-- Exercise set --
1) Please transcribe the turbo-alternator passage between "As the size" and "central station work.", inclusive.
2) Switch "2025" to "2026" in the listing between the lines holding "2025 m. gruodžio mėn." and "2024 m. spalio mėn.", inclusive. Return only those lines, with everything else unchanged.

As the size of turbo-alternators for power station work gradually increased, so the efficiency of the sets was improved. Parsons lived to see an output of more than 200,000 kW delivered by a single turbo-generator and the reciprocating steam engine completely superseded by the turbine for central station work.
The growth of electricity supply consequent upon the invention of the turbine created a demand not only for larger generating units but also for higher transmission voltages, in order that more extensive areas might be economically served. In the early days the practice had been to generate at about 2000 volts, and to increase the pressure when required by transformers. By 1905 Parsons had constructed turbo-alternators generating at 11,000 volts, and this voltage became the usual generating pressure for many years. In 1928 he again attacked the problem of generating at higher voltages and produced a 25,000 kW turbo-alternator generating directly at 36,000 volts. The machine was entirely successful and Parsons had set a new standard in power station practice. Many of the most important power stations, both in Great Britain and abroad, adopted the practice of generating directly at 36,000 volts, thereby eliminating the large and costly step-up transformers necessary with the previous method.

-- Data to examine --
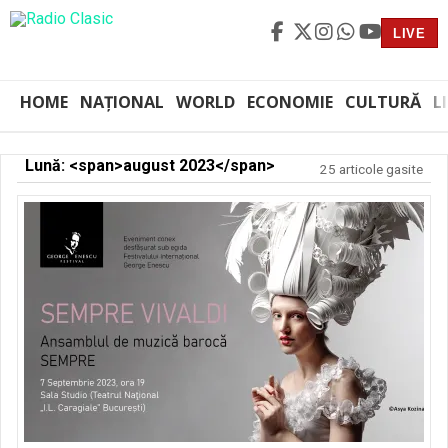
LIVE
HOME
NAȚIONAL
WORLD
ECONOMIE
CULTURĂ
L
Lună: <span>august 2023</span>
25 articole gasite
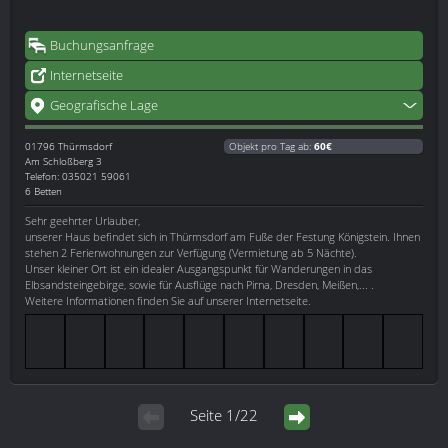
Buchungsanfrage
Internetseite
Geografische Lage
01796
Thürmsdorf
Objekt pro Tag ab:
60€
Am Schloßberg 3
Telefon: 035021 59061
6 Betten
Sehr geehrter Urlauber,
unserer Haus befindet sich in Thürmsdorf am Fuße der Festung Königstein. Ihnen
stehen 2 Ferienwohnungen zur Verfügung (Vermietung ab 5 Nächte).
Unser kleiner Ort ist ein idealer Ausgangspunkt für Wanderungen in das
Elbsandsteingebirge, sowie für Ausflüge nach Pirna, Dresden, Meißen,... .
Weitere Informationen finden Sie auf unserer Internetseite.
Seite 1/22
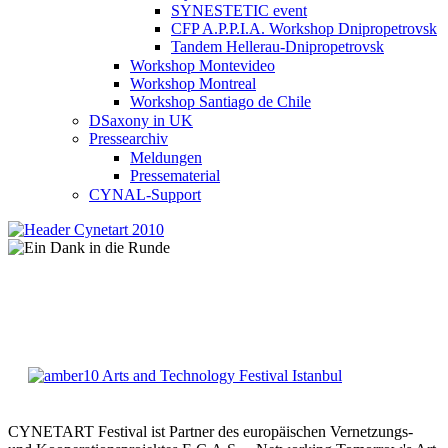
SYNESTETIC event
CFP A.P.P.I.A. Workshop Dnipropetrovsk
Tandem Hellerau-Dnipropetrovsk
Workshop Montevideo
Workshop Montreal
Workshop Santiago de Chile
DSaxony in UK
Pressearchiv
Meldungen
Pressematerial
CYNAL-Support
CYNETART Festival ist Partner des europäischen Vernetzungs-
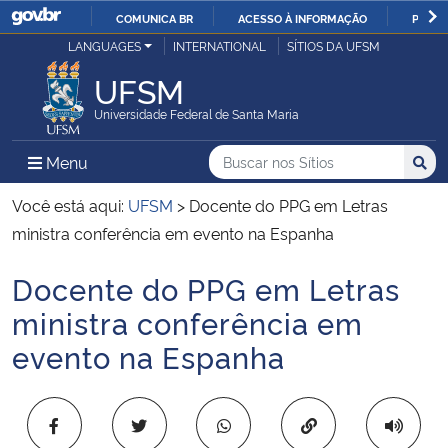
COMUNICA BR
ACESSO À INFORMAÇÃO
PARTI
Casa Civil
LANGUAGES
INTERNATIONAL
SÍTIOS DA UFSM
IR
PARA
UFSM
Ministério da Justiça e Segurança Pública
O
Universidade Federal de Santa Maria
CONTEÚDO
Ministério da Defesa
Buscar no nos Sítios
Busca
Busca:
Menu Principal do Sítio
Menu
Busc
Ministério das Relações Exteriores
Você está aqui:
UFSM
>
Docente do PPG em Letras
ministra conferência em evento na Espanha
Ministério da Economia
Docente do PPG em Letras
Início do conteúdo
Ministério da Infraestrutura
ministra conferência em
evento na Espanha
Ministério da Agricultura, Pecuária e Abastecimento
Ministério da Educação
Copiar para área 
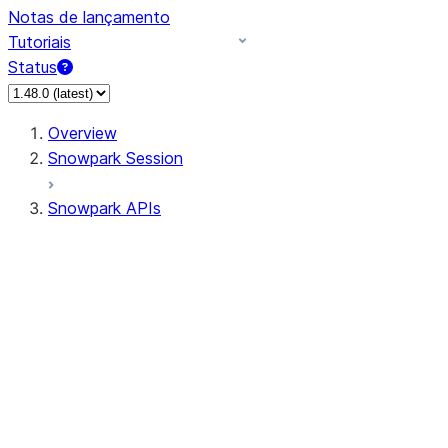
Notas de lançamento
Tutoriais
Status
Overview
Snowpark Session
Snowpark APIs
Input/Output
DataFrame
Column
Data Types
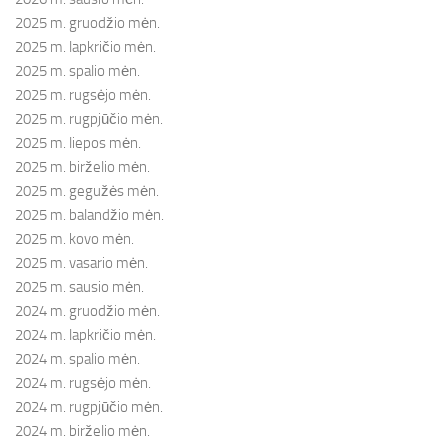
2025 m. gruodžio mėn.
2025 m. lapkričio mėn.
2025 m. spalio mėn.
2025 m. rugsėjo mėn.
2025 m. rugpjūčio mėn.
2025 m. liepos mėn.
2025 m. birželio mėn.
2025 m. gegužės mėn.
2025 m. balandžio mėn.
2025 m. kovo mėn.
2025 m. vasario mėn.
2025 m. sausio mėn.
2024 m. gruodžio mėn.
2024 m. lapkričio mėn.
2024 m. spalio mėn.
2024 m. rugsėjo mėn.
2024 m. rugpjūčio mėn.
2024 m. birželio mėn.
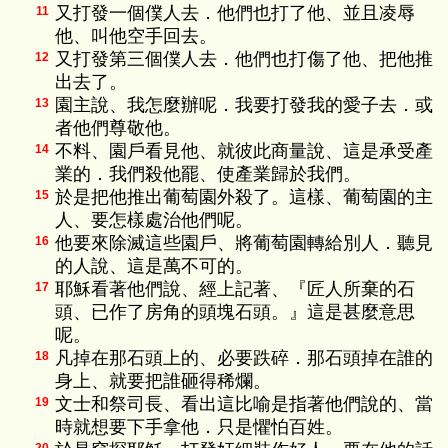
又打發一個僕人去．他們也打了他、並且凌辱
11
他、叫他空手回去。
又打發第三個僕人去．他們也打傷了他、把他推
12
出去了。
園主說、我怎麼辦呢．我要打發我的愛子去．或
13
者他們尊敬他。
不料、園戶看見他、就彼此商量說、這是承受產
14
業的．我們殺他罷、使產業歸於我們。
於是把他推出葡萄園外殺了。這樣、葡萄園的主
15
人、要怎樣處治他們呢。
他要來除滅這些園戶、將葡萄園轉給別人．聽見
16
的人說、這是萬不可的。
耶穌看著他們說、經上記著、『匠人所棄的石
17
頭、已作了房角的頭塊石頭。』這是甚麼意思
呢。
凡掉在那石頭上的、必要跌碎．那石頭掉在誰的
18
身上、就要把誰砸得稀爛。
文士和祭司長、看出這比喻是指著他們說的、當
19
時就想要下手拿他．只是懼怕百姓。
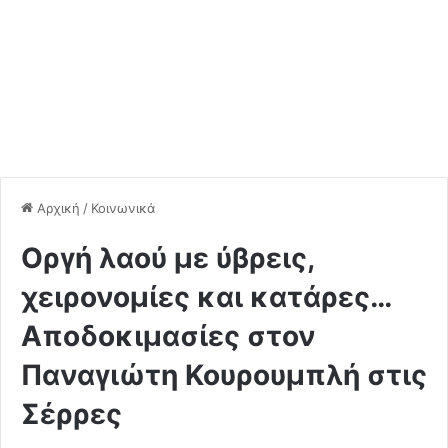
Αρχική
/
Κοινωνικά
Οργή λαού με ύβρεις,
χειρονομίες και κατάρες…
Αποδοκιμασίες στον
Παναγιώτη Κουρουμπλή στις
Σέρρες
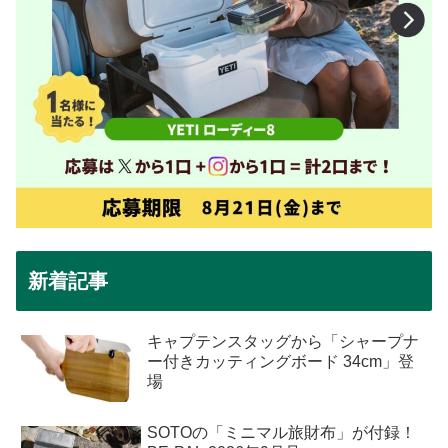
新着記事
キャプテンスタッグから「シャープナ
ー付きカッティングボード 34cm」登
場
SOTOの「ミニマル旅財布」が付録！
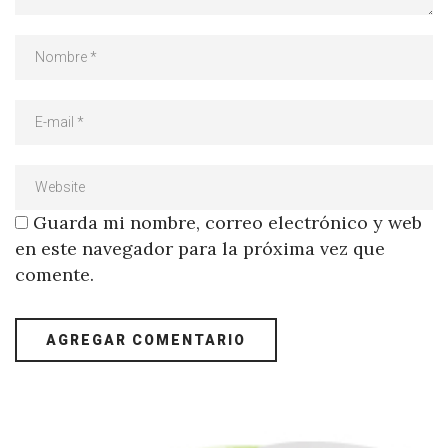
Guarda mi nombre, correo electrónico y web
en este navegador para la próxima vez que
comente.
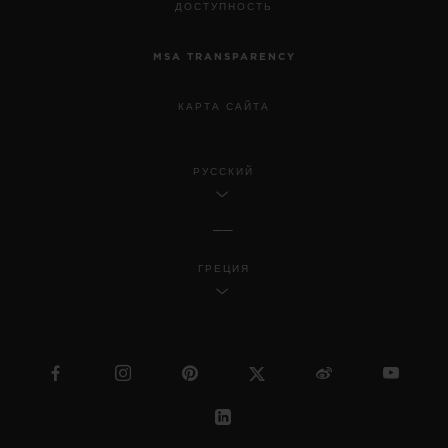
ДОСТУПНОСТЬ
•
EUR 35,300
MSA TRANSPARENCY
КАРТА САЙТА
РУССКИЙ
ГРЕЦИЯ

==

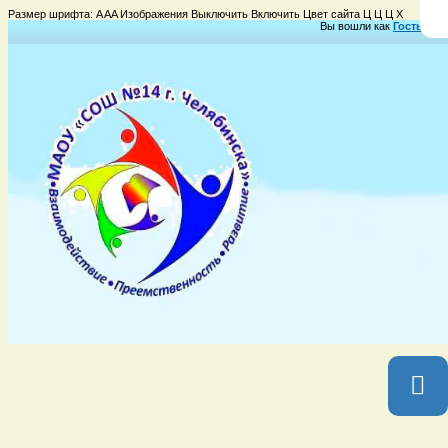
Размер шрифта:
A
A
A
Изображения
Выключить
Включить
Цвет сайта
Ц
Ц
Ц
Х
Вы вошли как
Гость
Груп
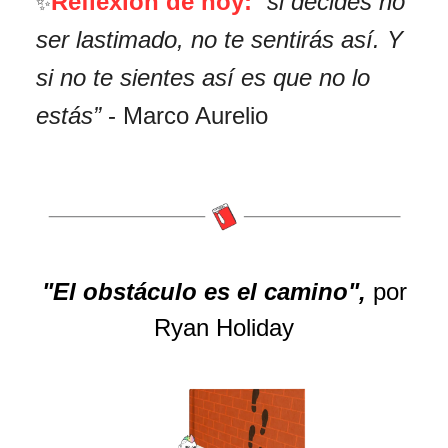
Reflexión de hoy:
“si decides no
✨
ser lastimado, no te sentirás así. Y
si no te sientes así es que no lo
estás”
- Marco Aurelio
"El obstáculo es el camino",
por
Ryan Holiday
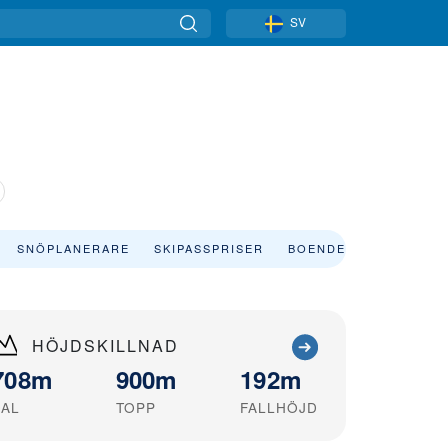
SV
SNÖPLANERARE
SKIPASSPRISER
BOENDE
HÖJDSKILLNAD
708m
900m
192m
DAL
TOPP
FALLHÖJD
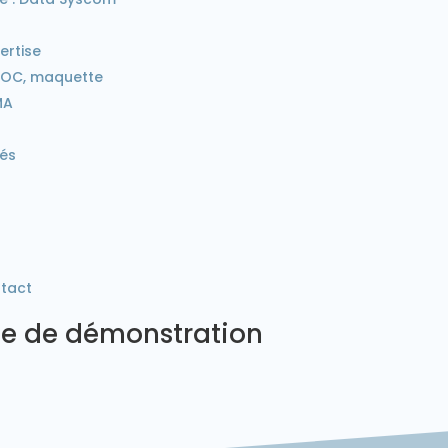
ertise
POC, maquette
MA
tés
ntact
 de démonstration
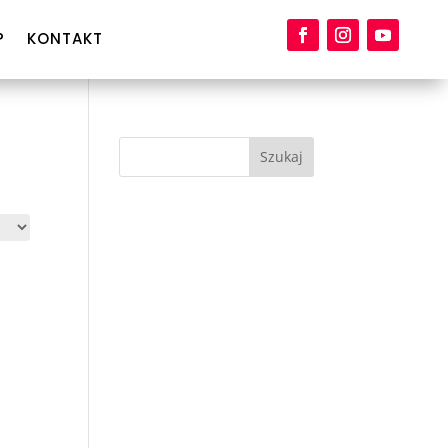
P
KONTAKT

---

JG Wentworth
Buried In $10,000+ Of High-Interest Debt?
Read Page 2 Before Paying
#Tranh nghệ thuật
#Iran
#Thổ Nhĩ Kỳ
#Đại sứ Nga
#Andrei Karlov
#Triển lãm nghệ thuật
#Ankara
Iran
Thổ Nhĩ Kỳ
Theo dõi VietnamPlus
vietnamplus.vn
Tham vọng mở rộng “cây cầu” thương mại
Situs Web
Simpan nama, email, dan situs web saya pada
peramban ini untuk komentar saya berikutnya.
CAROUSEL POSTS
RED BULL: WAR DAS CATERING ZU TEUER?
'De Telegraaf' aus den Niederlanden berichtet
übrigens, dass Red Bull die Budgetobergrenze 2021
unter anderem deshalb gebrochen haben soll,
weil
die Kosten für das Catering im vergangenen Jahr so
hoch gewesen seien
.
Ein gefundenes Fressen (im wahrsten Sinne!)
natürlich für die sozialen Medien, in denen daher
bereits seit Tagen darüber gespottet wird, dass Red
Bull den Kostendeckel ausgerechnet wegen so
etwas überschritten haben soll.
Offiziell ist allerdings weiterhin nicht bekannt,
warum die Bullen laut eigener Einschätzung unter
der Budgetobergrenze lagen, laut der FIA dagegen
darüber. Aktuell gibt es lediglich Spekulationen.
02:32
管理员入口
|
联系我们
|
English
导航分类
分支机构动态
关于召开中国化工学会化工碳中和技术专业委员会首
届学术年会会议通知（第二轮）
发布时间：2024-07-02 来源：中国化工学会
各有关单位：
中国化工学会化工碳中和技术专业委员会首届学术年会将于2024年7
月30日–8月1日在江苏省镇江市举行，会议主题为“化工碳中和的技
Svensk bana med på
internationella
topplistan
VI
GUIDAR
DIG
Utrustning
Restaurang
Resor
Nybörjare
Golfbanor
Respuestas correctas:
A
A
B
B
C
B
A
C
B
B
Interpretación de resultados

-- Solved tasks --
1)
As the size of turbo-alternators for power station work gradually increased, so the efficiency of the sets was improved. Parsons lived to see an output of more than 200,000 kW delivered by a single turbo-generator and the reciprocating steam engine completely superseded by the turbine for central station work.

2)
2026 m. gruodžio mėn.
2026 m. lapkričio mėn.
2026 m. spalio mėn.
2026 m. rugsėjo mėn.
2026 m. rugpjūčio mėn.
2026 m. liepos mėn.
2026 m. birželio mėn.
2026 m. gegužės mėn.
2026 m. balandžio mėn.
2026 m. kovo mėn.
2026 m. vasario mėn.
2026 m. sausio mėn.
2024 m. gruodžio mėn.
2024 m. lapkričio mėn.
2024 m. spalio mėn.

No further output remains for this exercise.